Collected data

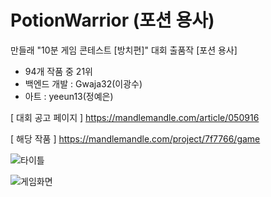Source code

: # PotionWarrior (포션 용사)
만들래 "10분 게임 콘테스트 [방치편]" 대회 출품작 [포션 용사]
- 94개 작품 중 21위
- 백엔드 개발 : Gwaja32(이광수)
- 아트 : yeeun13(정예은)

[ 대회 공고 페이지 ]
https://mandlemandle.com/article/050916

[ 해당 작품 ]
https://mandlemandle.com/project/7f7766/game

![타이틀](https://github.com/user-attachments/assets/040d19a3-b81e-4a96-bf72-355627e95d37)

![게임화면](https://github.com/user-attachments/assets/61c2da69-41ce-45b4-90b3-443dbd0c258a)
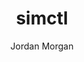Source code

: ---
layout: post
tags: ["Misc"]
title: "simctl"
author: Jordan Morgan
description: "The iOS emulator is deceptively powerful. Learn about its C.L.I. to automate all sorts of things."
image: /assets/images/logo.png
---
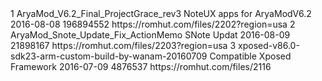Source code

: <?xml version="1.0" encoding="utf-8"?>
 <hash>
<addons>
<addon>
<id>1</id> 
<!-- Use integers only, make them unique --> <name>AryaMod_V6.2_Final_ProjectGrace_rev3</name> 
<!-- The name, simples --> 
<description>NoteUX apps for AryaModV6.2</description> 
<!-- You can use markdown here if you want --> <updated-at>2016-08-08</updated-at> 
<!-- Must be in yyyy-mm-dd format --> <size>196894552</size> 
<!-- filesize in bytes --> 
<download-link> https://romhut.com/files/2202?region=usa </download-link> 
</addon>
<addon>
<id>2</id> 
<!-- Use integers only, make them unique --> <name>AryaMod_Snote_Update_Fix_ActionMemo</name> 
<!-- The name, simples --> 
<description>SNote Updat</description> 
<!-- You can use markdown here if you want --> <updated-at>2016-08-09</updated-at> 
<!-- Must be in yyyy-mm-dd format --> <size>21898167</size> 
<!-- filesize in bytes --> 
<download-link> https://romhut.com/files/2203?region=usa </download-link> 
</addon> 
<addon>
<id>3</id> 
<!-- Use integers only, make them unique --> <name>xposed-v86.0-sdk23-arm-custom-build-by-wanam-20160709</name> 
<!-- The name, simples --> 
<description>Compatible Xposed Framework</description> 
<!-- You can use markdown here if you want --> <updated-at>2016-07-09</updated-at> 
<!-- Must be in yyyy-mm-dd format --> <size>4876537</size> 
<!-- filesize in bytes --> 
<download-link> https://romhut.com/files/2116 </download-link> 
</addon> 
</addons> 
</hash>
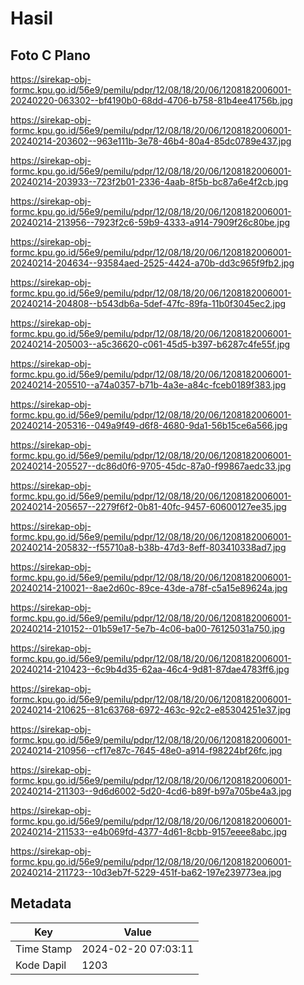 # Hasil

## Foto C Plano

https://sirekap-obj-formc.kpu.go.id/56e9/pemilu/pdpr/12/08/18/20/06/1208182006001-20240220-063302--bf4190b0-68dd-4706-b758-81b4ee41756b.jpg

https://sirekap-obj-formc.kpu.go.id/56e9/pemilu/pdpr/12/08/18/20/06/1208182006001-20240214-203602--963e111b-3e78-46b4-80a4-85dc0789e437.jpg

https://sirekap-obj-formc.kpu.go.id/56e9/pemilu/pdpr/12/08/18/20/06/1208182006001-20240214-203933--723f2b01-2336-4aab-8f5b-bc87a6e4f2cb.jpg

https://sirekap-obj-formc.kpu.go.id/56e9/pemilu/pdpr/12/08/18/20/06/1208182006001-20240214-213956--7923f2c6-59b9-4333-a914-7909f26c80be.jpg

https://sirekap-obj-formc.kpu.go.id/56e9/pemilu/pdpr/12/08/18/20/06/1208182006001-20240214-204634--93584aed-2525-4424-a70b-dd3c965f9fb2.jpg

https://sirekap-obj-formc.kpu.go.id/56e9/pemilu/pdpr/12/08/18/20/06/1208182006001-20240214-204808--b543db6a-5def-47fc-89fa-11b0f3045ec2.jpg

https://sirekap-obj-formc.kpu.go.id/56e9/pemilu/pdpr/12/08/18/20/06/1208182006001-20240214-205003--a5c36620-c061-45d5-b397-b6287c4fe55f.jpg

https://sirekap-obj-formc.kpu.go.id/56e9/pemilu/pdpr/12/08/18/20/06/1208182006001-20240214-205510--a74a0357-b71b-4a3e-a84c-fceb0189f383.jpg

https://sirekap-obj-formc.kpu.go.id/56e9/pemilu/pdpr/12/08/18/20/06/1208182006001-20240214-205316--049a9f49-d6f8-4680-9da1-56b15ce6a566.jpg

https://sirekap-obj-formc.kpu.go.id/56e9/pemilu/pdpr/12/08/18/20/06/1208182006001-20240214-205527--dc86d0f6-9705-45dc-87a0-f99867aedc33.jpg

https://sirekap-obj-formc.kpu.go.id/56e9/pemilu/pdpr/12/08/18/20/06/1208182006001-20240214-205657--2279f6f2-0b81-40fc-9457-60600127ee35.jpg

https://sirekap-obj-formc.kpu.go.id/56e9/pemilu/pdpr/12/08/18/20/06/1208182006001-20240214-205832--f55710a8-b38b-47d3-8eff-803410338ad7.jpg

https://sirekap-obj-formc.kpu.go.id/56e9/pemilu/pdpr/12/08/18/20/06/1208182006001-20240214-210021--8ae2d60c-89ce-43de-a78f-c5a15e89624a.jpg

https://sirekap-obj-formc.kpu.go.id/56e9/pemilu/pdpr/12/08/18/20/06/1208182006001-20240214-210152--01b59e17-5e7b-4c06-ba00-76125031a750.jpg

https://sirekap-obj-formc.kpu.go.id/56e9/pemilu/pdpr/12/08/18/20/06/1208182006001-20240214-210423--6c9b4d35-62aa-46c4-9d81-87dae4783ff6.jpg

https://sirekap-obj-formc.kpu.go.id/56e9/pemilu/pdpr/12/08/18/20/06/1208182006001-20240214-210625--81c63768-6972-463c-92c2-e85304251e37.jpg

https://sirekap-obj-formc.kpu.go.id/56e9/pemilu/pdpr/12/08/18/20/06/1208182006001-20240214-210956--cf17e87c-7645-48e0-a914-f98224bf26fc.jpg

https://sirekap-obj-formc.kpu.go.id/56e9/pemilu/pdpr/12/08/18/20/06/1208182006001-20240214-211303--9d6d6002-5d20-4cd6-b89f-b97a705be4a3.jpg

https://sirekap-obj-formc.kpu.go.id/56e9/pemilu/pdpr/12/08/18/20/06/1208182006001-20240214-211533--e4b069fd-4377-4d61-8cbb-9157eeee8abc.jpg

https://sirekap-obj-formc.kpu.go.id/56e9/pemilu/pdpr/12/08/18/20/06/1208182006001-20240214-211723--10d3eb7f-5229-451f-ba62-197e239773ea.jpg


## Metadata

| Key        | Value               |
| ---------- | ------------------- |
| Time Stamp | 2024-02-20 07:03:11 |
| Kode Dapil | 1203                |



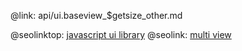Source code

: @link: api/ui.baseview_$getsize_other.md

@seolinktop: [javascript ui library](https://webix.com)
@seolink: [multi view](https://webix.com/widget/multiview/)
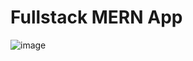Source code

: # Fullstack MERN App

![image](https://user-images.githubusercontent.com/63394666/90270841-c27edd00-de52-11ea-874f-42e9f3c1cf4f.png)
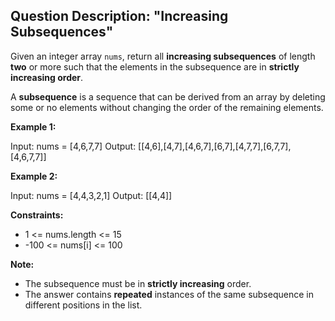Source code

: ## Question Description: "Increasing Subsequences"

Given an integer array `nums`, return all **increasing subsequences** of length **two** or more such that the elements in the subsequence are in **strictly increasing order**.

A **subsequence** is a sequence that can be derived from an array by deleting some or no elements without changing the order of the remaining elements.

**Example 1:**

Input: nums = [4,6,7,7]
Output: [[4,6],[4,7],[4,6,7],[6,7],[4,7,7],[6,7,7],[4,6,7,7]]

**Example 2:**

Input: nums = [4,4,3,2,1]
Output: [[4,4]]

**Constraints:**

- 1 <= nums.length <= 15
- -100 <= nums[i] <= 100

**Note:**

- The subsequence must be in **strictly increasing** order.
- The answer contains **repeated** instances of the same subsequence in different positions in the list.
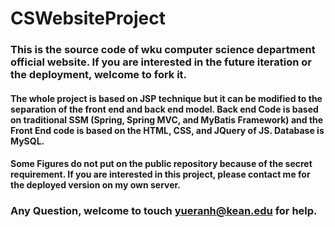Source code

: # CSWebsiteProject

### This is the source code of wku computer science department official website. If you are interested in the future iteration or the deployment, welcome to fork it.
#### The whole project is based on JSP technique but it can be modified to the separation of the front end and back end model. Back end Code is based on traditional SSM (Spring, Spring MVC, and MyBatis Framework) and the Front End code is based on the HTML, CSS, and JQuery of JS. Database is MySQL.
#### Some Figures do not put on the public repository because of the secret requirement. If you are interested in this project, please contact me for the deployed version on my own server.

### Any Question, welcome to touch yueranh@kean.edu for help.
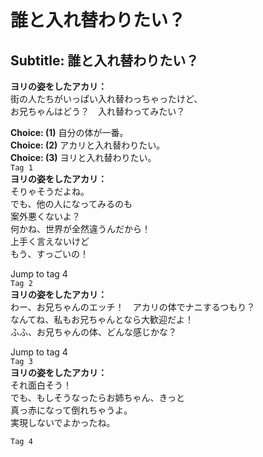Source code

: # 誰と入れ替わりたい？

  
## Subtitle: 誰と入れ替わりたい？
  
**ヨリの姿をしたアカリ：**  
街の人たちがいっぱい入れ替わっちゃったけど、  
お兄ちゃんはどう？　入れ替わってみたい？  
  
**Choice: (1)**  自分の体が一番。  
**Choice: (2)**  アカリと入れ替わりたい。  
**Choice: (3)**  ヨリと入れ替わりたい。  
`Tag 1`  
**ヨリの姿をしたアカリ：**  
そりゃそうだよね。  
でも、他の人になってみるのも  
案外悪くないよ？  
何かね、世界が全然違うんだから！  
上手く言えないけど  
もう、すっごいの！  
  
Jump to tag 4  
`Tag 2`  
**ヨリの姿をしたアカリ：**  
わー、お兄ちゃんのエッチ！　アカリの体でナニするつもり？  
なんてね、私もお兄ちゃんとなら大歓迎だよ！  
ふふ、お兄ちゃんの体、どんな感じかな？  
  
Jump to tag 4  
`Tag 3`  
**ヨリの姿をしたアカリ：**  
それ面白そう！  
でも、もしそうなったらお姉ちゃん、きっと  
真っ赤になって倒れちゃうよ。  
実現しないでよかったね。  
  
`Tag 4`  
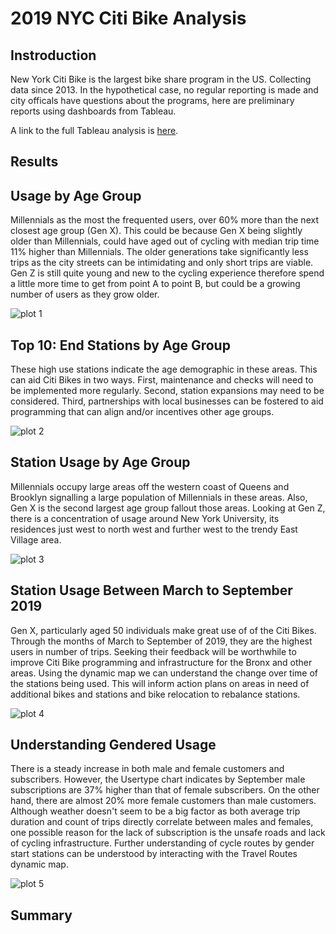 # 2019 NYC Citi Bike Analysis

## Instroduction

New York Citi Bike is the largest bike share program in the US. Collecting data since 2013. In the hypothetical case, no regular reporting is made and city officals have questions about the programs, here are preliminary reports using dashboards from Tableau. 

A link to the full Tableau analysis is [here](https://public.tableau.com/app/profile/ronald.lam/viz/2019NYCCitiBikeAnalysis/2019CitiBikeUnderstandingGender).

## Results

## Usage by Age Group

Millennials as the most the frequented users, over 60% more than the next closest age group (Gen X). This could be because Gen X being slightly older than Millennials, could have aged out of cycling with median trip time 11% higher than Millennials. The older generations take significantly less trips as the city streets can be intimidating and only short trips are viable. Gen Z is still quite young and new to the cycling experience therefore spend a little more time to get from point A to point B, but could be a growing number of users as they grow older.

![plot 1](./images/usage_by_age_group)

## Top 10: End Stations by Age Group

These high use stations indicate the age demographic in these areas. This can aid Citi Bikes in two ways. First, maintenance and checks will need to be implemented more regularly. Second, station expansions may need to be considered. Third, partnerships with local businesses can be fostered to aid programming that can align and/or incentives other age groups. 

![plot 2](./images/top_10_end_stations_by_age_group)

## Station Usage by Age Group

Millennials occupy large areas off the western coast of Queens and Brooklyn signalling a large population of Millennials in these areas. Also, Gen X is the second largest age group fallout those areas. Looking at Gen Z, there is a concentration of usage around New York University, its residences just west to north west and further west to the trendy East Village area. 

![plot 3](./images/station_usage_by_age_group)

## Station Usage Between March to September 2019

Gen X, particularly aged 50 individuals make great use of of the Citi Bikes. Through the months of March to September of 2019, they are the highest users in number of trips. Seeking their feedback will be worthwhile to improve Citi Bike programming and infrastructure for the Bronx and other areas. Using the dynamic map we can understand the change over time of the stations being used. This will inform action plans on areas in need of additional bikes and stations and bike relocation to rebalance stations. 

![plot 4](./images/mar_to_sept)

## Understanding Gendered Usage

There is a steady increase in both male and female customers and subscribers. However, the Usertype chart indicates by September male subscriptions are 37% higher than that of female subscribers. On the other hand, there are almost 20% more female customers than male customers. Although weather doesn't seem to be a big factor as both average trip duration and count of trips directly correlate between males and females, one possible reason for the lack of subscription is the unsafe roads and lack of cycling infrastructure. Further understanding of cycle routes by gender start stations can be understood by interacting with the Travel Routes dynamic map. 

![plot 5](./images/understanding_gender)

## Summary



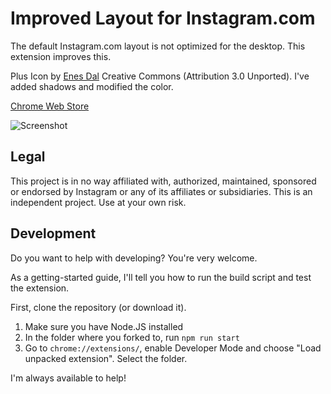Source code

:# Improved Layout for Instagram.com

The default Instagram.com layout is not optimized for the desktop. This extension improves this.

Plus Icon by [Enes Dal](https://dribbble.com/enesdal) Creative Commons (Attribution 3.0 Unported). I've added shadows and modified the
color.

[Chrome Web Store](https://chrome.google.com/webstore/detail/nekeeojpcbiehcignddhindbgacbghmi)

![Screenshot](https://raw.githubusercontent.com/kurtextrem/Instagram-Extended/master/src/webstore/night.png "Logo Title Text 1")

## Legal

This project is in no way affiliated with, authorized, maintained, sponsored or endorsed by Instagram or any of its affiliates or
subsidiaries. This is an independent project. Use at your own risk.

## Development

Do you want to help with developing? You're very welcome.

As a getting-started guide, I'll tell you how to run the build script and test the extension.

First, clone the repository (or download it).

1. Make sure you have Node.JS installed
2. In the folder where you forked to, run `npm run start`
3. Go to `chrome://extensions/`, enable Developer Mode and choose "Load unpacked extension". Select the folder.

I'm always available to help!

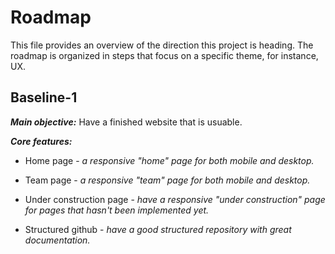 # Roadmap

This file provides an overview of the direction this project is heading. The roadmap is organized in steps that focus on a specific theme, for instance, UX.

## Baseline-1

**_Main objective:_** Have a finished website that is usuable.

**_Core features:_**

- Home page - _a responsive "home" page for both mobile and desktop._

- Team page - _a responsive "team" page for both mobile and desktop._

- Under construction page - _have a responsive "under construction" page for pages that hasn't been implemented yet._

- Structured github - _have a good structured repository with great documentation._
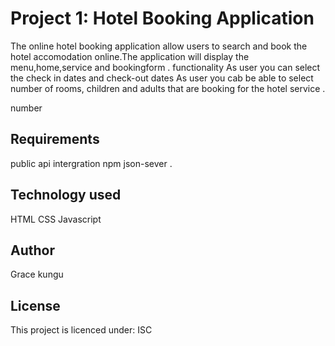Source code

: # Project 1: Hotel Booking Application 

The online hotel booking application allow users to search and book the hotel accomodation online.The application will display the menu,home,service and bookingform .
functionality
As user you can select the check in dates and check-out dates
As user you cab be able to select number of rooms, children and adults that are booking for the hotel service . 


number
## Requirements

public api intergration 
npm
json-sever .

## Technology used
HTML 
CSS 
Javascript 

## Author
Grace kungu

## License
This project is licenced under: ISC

_Task to carry out_:
Every line of the entries that includes "repository" must be copied into the answer.

_Output below_:
#### Some Figures do not put on the public repository because of the secret requirement. If you are interested in this project, please contact me for the deployed version on my own server.
First, clone the repository (or download it).
- Structured github - _have a good structured repository with great documentation._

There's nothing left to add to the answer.